Mas – traço indelével de seu caráter – o inventor logo resolveu se meter onde não era chamado. “Logo de cara, disse aos biólogos da Nasa que as experiências que eles planejavam eram ridículas: implicitamente, elas partiam do princípio de que as formas de vida em Marte seriam semelhantes àquelas do deserto da Califórnia!” O tom das discussões engrossou e Lovelock foi chamado ao escritório do diretor, furioso por causa do clima de conflito entre os biólogos que ele trouxera a peso de ouro para o JPL. “Você tem três dias para me trazer uma proposta construtiva”, ele disse a Lovelock.
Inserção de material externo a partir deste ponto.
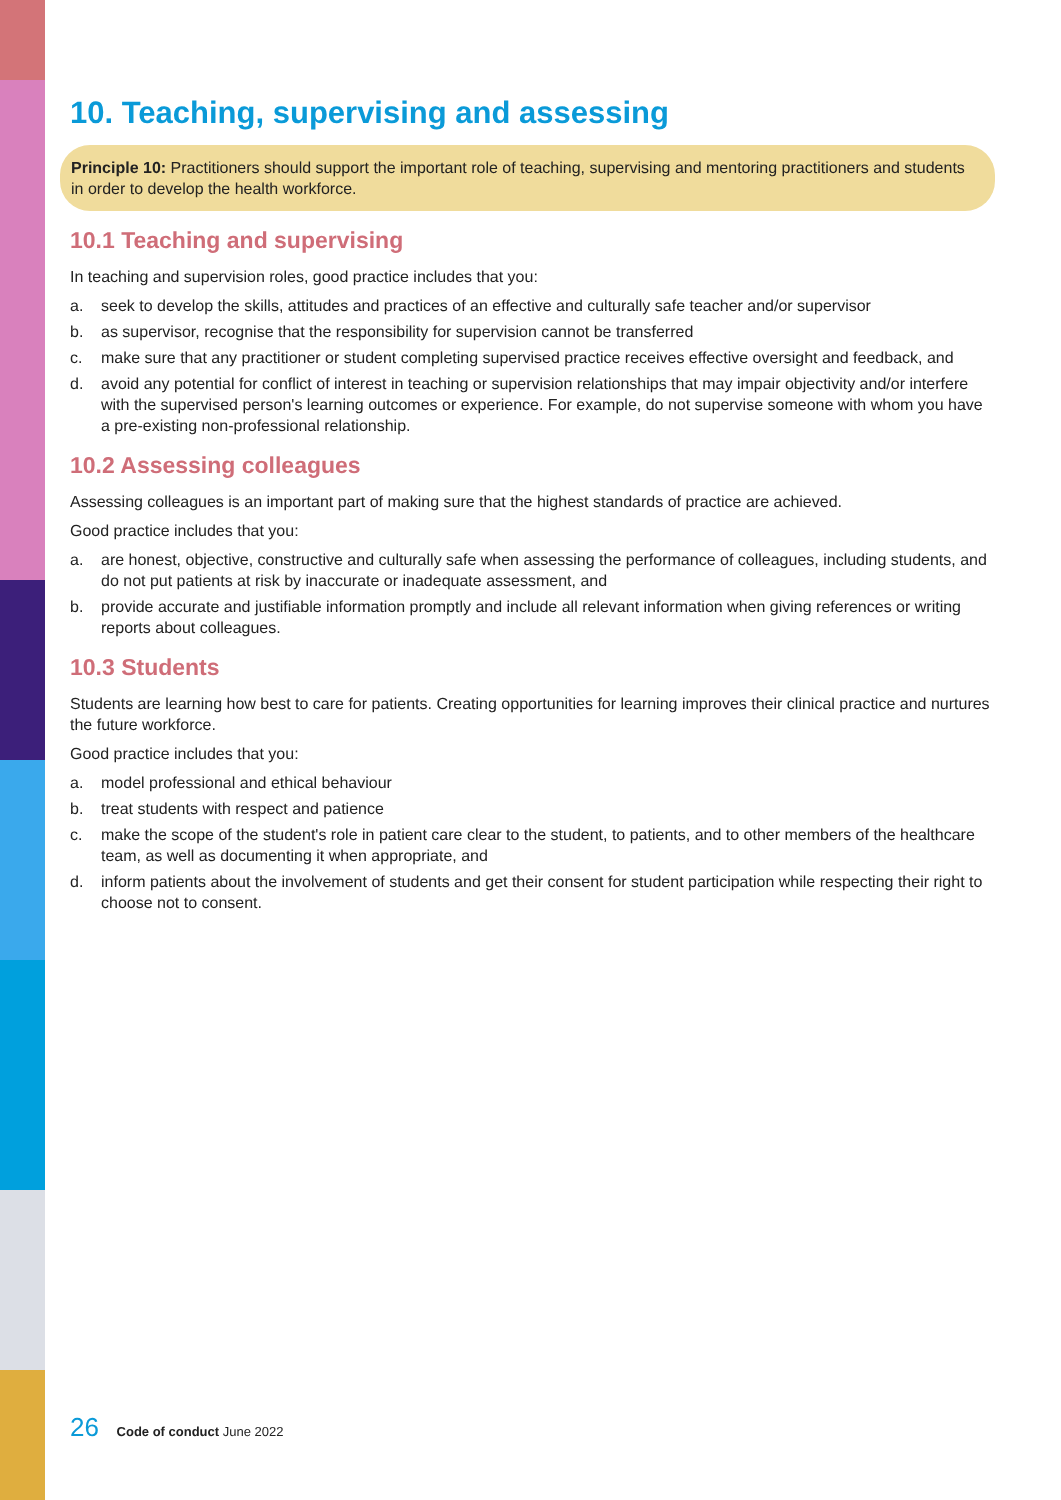10. Teaching, supervising and assessing
Principle 10: Practitioners should support the important role of teaching, supervising and mentoring practitioners and students in order to develop the health workforce.
10.1 Teaching and supervising
In teaching and supervision roles, good practice includes that you:
a. seek to develop the skills, attitudes and practices of an effective and culturally safe teacher and/or supervisor
b. as supervisor, recognise that the responsibility for supervision cannot be transferred
c. make sure that any practitioner or student completing supervised practice receives effective oversight and feedback, and
d. avoid any potential for conflict of interest in teaching or supervision relationships that may impair objectivity and/or interfere with the supervised person's learning outcomes or experience. For example, do not supervise someone with whom you have a pre-existing non-professional relationship.
10.2 Assessing colleagues
Assessing colleagues is an important part of making sure that the highest standards of practice are achieved.
Good practice includes that you:
a. are honest, objective, constructive and culturally safe when assessing the performance of colleagues, including students, and do not put patients at risk by inaccurate or inadequate assessment, and
b. provide accurate and justifiable information promptly and include all relevant information when giving references or writing reports about colleagues.
10.3 Students
Students are learning how best to care for patients. Creating opportunities for learning improves their clinical practice and nurtures the future workforce.
Good practice includes that you:
a. model professional and ethical behaviour
b. treat students with respect and patience
c. make the scope of the student's role in patient care clear to the student, to patients, and to other members of the healthcare team, as well as documenting it when appropriate, and
d. inform patients about the involvement of students and get their consent for student participation while respecting their right to choose not to consent.
26 Code of conduct June 2022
Um sistema que favorece a vida
Três noites em claro mais tarde, Lovelock voltou ao JPL. Trazia um projeto ao mesmo tempo nebuloso e preciso. Sua ideia? Buscar uma “assinatura” global da vida, mais que dissecar algumas amostras demasiadamente locais. E a audácia de sustentar que, ao desvendarmos a composição química da atmosfera marciana pela análise da luz oriunda do Planeta Vermelho, poderíamos talvez perceber se essa atmosfera carrega a marca de seres que nela colhem nutrientes e nela lançam seus dejetos. Ou se, ao contrário, ali simplesmente nada acontece. A ideia de que um simples telescópio munido de um espectrofotômetro permitiria detectar a vida recolocava em questão todo o programa em curso. Os cientistas presentes imediatamente puseram cadeados nas portas, e solicitou-se ao sujeito que voltasse a seus instrumentos... e retomasse sua condição de homem livre e descompromissado o mais rapidamente possível.